А женился он, как только буковку «к» на погонах сменил на две лейтенантские звездочки. Сразу после училища. И ведь не на ком-нибудь женился, а на библиотекарше. Рослая, ядреная, круглолицая, глаза как у следователя и коса толщиной с анаконду. В нее были влюблены поголовно все курсанты и даже значительная часть преподавателей. Но Галя была девушкой строгой и недоступной. На все подруливания у нее был один ответ:
– Товарищ курсант, не загибайте у книги страницы! И вообще – сходите вымойте руки!
А если ты думаешь, что к офицерам она относилась лучше, то глубоко ошибаешься. С ними Галя вообще была сурова до ледовитости:
– Товарищ майор, руки уберите! И вообще – приберегите ваши приставучести для жены.
Отличник боевой и политической подготовки, гордость и надежда училища, Геннадий Аристов всегда приходил в читальный зал с вымытыми руками, страниц не загибал и не жрал глазами проступавшие под трикотажным обтягивающим платьем трапециевидные девичьи трусики. Он был невозмутим и сдержан, ибо давно уже, лежа на узкой курсантской койке под вытершимся суконным одеялом, поклялся добиться двух вещей. Во-первых, стать космонавтом. Во-вторых, однажды намотать-таки на руку эту косу-анаконду, и чтобы потом измученная королевна книжной пыли уснула в его мускулистых объятьях.
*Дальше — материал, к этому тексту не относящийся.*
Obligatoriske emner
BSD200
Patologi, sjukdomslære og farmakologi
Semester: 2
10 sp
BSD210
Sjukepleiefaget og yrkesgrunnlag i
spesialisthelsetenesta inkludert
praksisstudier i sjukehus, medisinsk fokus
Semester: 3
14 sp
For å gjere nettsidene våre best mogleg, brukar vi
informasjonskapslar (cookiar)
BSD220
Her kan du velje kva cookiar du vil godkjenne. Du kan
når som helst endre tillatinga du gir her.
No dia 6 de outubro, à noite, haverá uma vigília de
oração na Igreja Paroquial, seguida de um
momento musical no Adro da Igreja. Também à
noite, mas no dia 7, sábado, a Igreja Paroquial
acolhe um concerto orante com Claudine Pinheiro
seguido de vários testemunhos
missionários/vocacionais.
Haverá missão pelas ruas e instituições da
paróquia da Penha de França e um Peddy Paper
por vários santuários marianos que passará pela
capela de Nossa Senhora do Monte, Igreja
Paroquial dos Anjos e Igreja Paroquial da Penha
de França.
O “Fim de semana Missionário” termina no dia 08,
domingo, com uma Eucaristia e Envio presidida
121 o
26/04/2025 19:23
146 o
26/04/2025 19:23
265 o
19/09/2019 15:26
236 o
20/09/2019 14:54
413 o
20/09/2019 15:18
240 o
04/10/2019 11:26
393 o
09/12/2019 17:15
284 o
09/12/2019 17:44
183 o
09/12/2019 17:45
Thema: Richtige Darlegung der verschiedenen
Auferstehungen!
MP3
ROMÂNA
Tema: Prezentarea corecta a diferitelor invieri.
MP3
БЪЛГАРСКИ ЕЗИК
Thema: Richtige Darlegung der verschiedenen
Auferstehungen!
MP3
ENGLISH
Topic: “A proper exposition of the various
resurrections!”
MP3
И добился. Через ЗАГС, разумеется.
С тех пор Галина Дорофеевна больше не работала в библиотеке, да и вообще нигде не работала – летчикам-испытателям, а тем более космонавтам при проклятых коммуняках платили дай Бог каждому. Но тем не менее эта суровая библиотекарская складка меж густыми бровями и строгий голос остались навсегда. Не знаю, кто уж там у них по ночам что на руку наматывал, но бесстрашный испытатель, а впоследствии космонавт Геннадий Аристов покрывался липким потом от одной мысли, что сведения или даже намеки на его небезупречное поведение досквозят до Галины Дорофеевны. Причем этот страх перед женой уживался в нем с чисто физической неспособностью пропустить мимо хотя бы одну смазливую девицу. Совершенно спокойно и безмятежно он чувствовал себя в жизни только один раз – во время стодвадцатидвухдневной космической вахты на борту станции «Мир». По возвращении он долго лечился в санатории, ему был предписан постельный режим, который отважному покорителю космоса помогали соблюдать две хорошенькие медсестрички…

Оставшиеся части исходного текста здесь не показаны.